Getreu dem Motto "Besser spät als nie" bedanke ich mich für die lieben Wünsche und erwiedere diese an alle Boardies und das Team des Anglerboards. Und auch wenn ich mir sicher bin dass wir uns vor dem Ende dieses Jahres erneut sprechen werden: Euch allen ein gesundes und in jeder Hinsicht erfolgreiches Jahr 2018! Auf das eure gesteckten Ziele, Vorhaben und Wünsche in Erfüllung gehen. 

Für mich war heute ein fast schon historischer Tag. Auf jeden Fall ein Tag den ich gut in Erinnerung behalten werde und der den Startschuss für eine jährliche Tradition darstellt. Und zwar war ich heute zum ersten Mal mit meiner Tochter am Wasser. Mit ihren 3 Jahren hatte sie noch hier und da Probleme mit der Angel und der Kurbel aber den Wurf haben wir schon super hinbekommen. Das unser Ausflug fischlos enden wird stand bereits im Vorfeld fest aber mir ging es dieses Mal nicht um das Ergebnis, sondern um das Erlebnis! Und das hat auf ganzer Linie gepasst! 
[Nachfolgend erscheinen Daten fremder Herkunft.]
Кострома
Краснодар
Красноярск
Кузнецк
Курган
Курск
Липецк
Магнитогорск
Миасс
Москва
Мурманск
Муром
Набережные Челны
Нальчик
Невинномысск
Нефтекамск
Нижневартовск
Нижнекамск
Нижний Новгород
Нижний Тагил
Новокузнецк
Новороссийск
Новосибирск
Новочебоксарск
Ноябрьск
Ein herrlicher Tag zu dem ich an anderer Stelle definitiv noch ein paar Worte verlieren werde. Bis dahin genießt den letzten Weihnachtstag und sammelt nochmal Kraft für die letzten Tage dieses Jahres. Auf das sie nicht zu hektisch werden!


----------



## Thomas9904 (26. Dezember 2017)

*AW: Frohe Weihnachten und einen guten Rutsch ins Jahr 2018*



Casso schrieb:


> Für mich war heute ein fast schon historischer Tag. Auf jeden Fall ein Tag den ich gut in Erinnerung behalten werde und der den Startschuss für eine jährliche Tradition darstellt. Und zwar war ich heute zum ersten Mal mit meiner Tochter am Wasser. Mit ihren 3 Jahren hatte sie noch hier und da Probleme mit der Angel und der Kurbel aber den Wurf haben wir schon super hinbekommen. Das unser Ausflug fischlos enden wird stand bereits im Vorfeld fest aber mir ging es dieses Mal nicht um das Ergebnis, sondern um das Erlebnis! Und das hat auf ganzer Linie gepasst!
> 
> Ein herrlicher Tag zu dem ich an anderer Stelle definitiv noch ein paar Worte verlieren werde. Bis dahin genießt den letzten Weihnachtstag und sammelt nochmal Kraft für die letzten Tage dieses Jahres. Auf das sie nicht zu hektisch werden!


IST DAS GEIL!!!!

DANKE dafür!!


----------



## Mollebulle (26. Dezember 2017)

*AW: Frohe Weihnachten und einen guten Rutsch ins Jahr 2018*

Allen die die "fettenTage"   g u t   überstanden haben, einen "Guten Rutsch" und Gesundheit im NEUEN JAHR ....


----------



## Banny (26. Dezember 2017)

*AW: Frohe Weihnachten und einen guten Rutsch ins Jahr 2018*

An alle ein Frohes Weihnachtsfest und ein 
Guten Rutsch ins Neue Jahr 2018.


----------